** begin Records for this task **

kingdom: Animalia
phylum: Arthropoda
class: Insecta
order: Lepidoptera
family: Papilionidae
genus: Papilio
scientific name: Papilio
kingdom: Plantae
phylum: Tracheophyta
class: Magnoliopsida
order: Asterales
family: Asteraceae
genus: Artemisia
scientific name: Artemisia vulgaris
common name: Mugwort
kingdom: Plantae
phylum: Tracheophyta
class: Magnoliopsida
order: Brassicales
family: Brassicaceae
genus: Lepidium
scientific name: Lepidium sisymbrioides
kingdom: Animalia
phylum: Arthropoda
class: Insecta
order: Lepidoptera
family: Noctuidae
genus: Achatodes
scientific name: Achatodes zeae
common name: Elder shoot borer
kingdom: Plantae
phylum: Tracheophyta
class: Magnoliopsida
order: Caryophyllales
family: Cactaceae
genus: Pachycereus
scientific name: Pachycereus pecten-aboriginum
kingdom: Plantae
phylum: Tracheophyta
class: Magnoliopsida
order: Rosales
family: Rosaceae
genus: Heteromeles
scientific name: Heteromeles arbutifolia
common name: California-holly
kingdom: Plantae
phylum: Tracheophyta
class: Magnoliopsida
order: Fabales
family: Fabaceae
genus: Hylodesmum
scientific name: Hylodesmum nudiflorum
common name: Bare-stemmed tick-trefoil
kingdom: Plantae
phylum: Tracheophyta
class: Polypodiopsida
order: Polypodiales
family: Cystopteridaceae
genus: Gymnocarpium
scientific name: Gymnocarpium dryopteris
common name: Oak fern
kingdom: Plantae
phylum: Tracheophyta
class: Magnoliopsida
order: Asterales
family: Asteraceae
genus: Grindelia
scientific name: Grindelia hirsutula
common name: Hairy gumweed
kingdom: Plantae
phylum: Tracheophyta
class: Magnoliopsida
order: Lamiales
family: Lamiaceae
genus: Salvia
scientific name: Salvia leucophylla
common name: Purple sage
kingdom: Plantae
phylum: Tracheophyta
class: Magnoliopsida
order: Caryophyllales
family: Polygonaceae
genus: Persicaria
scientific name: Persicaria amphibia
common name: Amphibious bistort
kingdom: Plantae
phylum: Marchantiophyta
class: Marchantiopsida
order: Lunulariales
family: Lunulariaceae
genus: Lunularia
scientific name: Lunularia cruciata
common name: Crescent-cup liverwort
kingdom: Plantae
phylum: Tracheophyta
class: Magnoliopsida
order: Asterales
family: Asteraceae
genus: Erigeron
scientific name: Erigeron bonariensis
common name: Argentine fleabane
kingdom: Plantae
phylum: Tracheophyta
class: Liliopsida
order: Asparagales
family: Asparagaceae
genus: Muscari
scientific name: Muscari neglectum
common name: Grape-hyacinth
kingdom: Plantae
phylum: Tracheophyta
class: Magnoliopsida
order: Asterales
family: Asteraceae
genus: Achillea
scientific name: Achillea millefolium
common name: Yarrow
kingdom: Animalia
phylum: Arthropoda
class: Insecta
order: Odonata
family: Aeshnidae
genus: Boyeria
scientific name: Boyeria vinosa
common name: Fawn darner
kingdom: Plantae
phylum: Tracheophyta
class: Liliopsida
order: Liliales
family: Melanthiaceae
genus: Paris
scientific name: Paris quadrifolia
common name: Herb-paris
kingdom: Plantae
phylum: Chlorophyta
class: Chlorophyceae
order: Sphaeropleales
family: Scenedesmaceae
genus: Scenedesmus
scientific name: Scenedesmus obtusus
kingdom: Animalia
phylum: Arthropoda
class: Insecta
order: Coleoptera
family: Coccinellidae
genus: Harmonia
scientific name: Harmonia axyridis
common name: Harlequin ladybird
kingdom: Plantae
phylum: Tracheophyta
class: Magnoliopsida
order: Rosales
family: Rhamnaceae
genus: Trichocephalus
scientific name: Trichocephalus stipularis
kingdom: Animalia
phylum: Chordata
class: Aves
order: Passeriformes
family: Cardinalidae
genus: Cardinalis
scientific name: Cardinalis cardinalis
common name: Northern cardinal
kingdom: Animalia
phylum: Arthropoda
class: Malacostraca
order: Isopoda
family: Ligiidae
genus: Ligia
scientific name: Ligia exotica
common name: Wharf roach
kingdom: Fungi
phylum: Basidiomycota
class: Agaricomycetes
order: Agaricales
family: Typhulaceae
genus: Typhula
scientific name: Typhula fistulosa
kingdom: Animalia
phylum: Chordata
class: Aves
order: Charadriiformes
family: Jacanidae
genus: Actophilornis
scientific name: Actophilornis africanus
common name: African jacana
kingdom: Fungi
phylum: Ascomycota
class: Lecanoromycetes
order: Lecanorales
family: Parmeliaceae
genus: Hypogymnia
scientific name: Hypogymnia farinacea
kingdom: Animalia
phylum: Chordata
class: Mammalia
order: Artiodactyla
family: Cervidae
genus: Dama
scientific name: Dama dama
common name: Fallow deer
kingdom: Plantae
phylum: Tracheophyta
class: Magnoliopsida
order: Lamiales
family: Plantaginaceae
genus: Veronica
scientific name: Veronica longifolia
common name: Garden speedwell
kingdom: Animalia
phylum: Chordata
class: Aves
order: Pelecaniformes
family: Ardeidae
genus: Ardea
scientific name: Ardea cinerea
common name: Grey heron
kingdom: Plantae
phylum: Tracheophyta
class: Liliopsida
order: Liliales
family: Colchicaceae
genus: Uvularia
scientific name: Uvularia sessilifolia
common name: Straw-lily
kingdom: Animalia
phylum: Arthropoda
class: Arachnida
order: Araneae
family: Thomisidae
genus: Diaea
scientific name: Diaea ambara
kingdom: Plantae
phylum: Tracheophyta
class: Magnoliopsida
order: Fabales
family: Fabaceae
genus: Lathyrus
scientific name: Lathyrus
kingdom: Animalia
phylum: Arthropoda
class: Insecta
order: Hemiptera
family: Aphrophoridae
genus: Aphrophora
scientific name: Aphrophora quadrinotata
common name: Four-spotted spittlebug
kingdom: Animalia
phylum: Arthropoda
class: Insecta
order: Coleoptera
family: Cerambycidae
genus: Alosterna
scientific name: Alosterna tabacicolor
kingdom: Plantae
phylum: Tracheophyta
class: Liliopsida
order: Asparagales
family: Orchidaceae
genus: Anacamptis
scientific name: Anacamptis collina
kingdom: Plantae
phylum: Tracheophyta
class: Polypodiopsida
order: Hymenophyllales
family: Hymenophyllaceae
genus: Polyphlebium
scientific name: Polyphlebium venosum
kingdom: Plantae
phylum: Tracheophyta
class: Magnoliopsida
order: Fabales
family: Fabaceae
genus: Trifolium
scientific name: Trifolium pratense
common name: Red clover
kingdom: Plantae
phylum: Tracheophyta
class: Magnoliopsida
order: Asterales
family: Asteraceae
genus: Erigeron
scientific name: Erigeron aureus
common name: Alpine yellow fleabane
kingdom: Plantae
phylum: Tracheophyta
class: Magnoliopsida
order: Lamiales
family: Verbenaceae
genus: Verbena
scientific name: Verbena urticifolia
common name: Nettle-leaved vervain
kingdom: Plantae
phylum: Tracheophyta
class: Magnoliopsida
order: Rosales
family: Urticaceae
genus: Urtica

** end Records for this task **

What to do =
Rewrite the records from their beginning through the line containing "genus: Achatodes", replacing "common name" with "vernacular name" throughout and keeping every other part unchanged.

Output of the task =
kingdom: Animalia
phylum: Arthropoda
class: Insecta
order: Lepidoptera
family: Papilionidae
genus: Papilio
scientific name: Papilio
kingdom: Plantae
phylum: Tracheophyta
class: Magnoliopsida
order: Asterales
family: Asteraceae
genus: Artemisia
scientific name: Artemisia vulgaris
vernacular name: Mugwort
kingdom: Plantae
phylum: Tracheophyta
class: Magnoliopsida
order: Brassicales
family: Brassicaceae
genus: Lepidium
scientific name: Lepidium sisymbrioides
kingdom: Animalia
phylum: Arthropoda
class: Insecta
order: Lepidoptera
family: Noctuidae
genus: Achatodes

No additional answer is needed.